Tryphena, I have been using Nintedanib almost 18 months now, without issue. Before going on an extended trip, my consultant was at pains to remind me a change of diet might lead to some unwanted consequences (it didn't happen thankfully).

She then added, if I did have problems to rest off the meds until my tummy settled, then start on one a day and see how I got on.

I must admit the only times I have felt like my tummy was unhappy (I have a constitution built on the Clyde) have been where I have not eaten enough before taking my meds. I always take my capsule at the end of a meal.

I hope you can find a way to tolerate the Nintedanib, but my Consultant was clear when I started on it that if I didn't get along with it, I could always try Perfinidone. I was more drawn to Nintedanib because I am a very keen gardener so spend a lot of time in the fresh air (and sunshine), and Perfinidone can make users very sensitive to the sun.

Tryphena134 profile image
Tryphena134 in reply toMMaud

Thanks some really useful info here!

Tawny10 profile image
Tawny10

hello Tryphena I too have HP & Royal Brompton prescribed Nintedanib 2 months ago at 100mg (I weigh 57kg which was taken into account…I’ve always thought meds should be based on weight like with animals!!)

I’ve had bad headache & nausea a few times but think probably because not taken with large enough meal. I wouldn’t be keen to increase dose as had bad side effects with Mycophenolate on normal dose … now they have agreed a compromise on that 😃

You might well be better on lower dose given your size & reactions. Maybe start with once daily & increase if ok?

Hope it works for you

Tryphena134 profile image
Tryphena134 in reply toTawny10

it’s good to know I’m not alone with this problem!

Must get on the scales and see how much I weigh😂

The Brompton were very thorough and on the whole being under them has had benefits. They suggested last autumn I was assessed for ambulatory oxygen. It took a while for the local NHS trust to organise but I’d be lost now without my oxygen concentrator they supplied. If only the NHS was as efficient as Baywater Oxygen who cover where I live. It took one of their senior managers to navigate a route to getting the concentrator months after it had been prescribed but it wasn’t showing on the system!

MMaud profile image
MMaud in reply toTawny10

I'm a little compact person. My fighting weight usually circles 48.5kg, although I'm down at 45kg at the moment, after a long, active trip in the heat. It'll sort itself out.
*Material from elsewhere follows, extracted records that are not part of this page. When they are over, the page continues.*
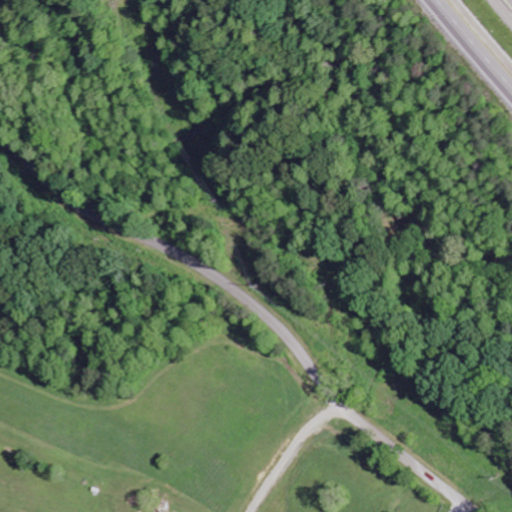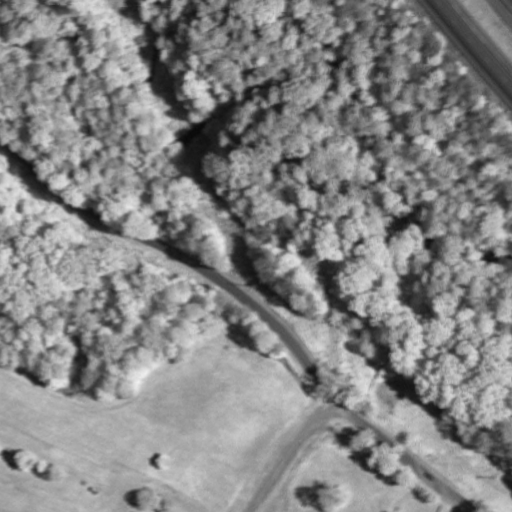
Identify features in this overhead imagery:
road: (509, 3)
road: (480, 36)
road: (249, 297)
road: (291, 453)
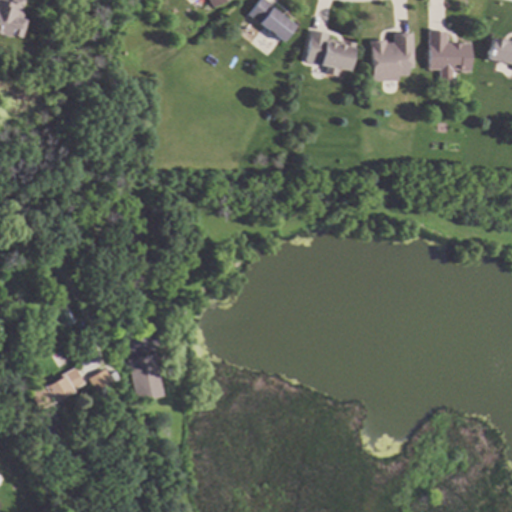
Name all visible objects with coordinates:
building: (210, 2)
building: (212, 2)
building: (9, 18)
building: (9, 18)
building: (266, 19)
building: (266, 20)
building: (497, 51)
building: (324, 52)
building: (498, 52)
building: (323, 53)
building: (442, 53)
building: (442, 56)
building: (387, 57)
building: (387, 58)
road: (59, 270)
building: (1, 318)
building: (0, 319)
building: (109, 376)
building: (142, 377)
building: (142, 378)
building: (96, 380)
building: (96, 380)
building: (52, 389)
building: (52, 389)
building: (87, 413)
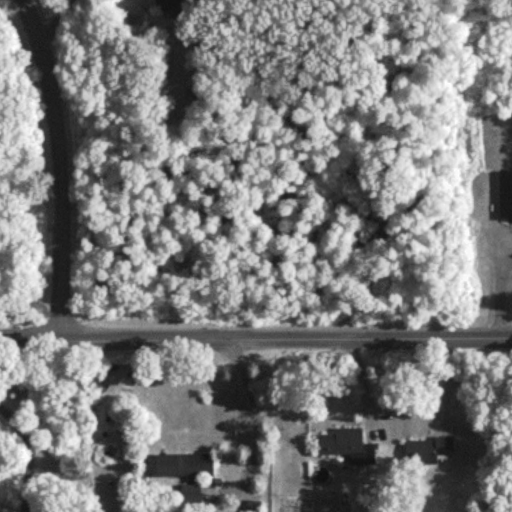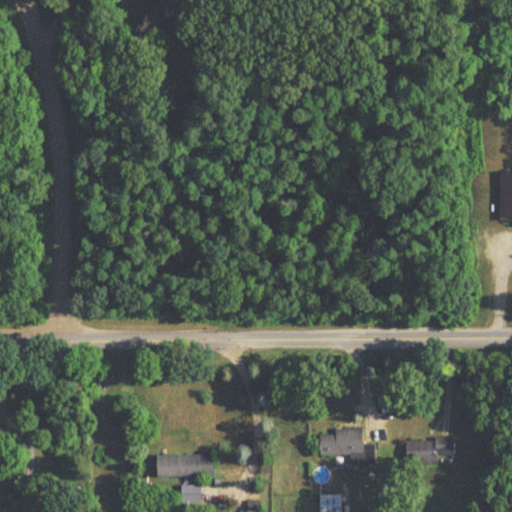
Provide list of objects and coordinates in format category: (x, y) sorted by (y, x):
road: (53, 20)
road: (60, 167)
building: (504, 196)
road: (495, 291)
road: (256, 339)
road: (258, 405)
building: (128, 423)
building: (340, 442)
building: (425, 450)
road: (29, 454)
building: (182, 466)
building: (190, 494)
building: (330, 504)
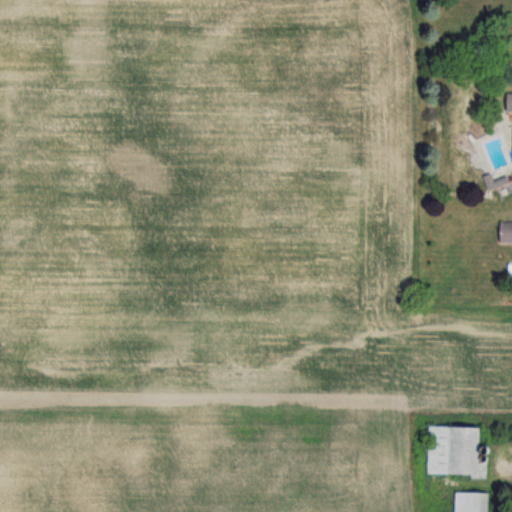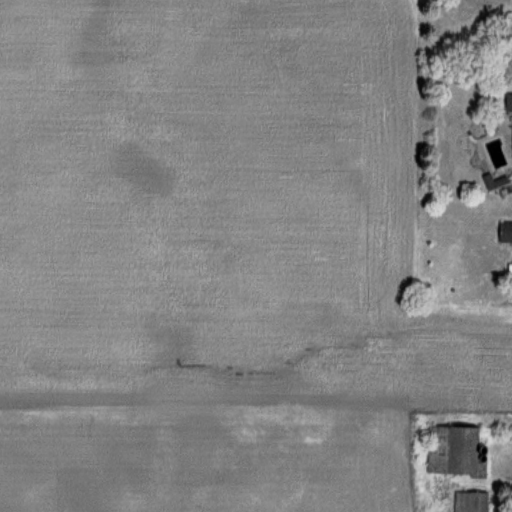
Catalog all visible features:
building: (508, 109)
building: (504, 230)
building: (450, 450)
building: (467, 501)
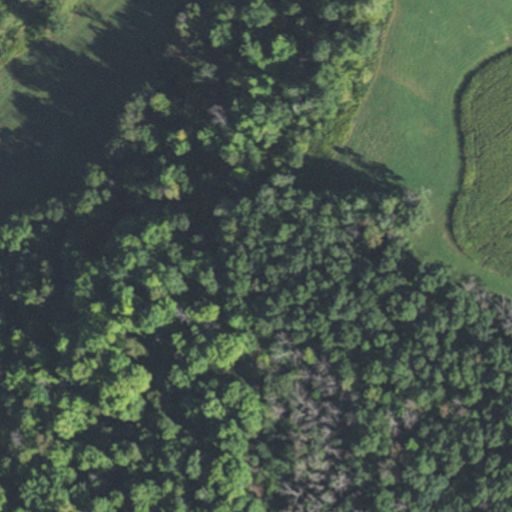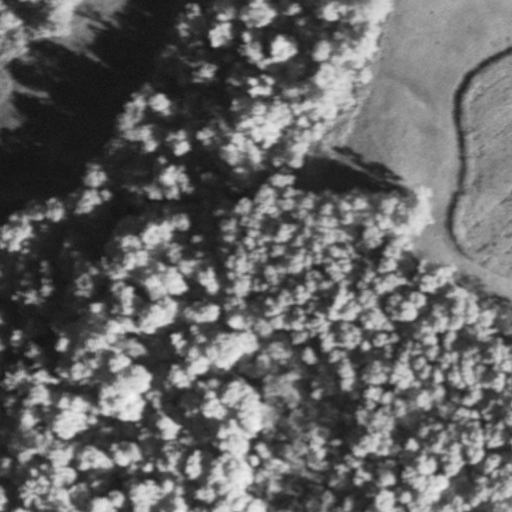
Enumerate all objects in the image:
crop: (438, 123)
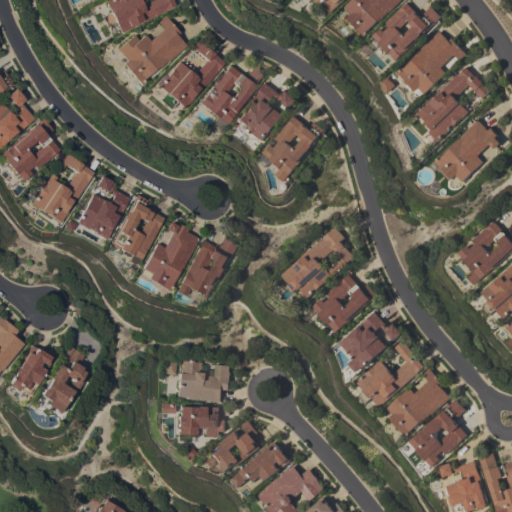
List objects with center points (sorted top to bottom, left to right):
building: (330, 4)
building: (330, 4)
building: (132, 11)
building: (135, 11)
building: (368, 12)
building: (368, 12)
building: (405, 29)
building: (405, 30)
building: (149, 50)
building: (150, 50)
building: (430, 62)
road: (479, 62)
building: (431, 63)
building: (188, 76)
building: (189, 76)
building: (3, 81)
building: (4, 83)
building: (388, 84)
building: (229, 92)
building: (228, 93)
building: (450, 103)
building: (451, 103)
building: (263, 111)
building: (264, 111)
building: (12, 115)
building: (12, 117)
road: (80, 124)
building: (293, 145)
building: (291, 146)
building: (28, 149)
building: (468, 151)
building: (468, 151)
road: (365, 178)
building: (105, 186)
building: (60, 189)
building: (59, 190)
road: (221, 200)
building: (100, 209)
building: (99, 214)
building: (66, 225)
building: (134, 228)
building: (134, 230)
building: (486, 250)
building: (487, 250)
building: (167, 255)
building: (167, 256)
building: (317, 263)
building: (319, 263)
building: (205, 268)
road: (12, 292)
building: (500, 292)
building: (499, 293)
building: (341, 302)
building: (344, 302)
road: (58, 313)
building: (509, 329)
building: (509, 331)
building: (366, 340)
building: (367, 340)
building: (7, 341)
building: (7, 342)
building: (168, 367)
building: (29, 369)
building: (28, 370)
building: (390, 376)
building: (390, 376)
road: (256, 379)
building: (62, 380)
building: (63, 380)
building: (201, 382)
building: (201, 382)
building: (418, 403)
building: (418, 404)
building: (165, 407)
building: (198, 420)
building: (198, 420)
building: (440, 433)
road: (510, 433)
building: (440, 435)
building: (235, 448)
building: (233, 449)
building: (186, 450)
road: (330, 455)
building: (266, 463)
building: (263, 466)
building: (239, 480)
building: (498, 481)
building: (499, 482)
building: (467, 486)
building: (469, 489)
building: (290, 490)
building: (291, 490)
park: (19, 501)
building: (108, 507)
building: (322, 507)
building: (325, 507)
building: (107, 508)
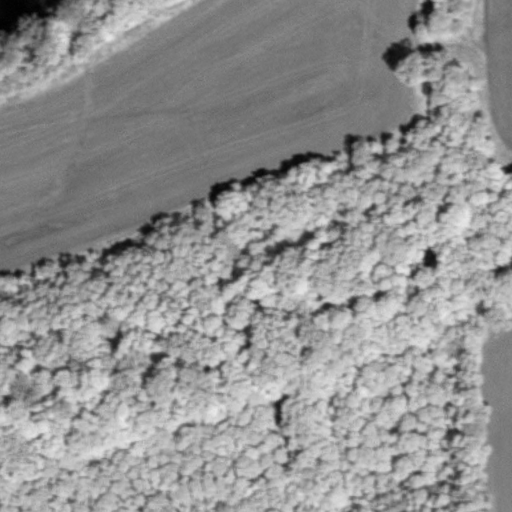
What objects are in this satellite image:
crop: (497, 54)
crop: (197, 111)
I'm on the full 150mg dose, twice a day, without issue, so whilst taking patient volume into accoutn can be useful, I think the regular monitoring bloods as we go along are at least as important.

Tawny10 profile image
Tawny10

well done for sticking with it!! I’m lucky where I live they are fairly well organised with all this & I have good ILD nurses in Nottingham but I know that not everywhere is the same!!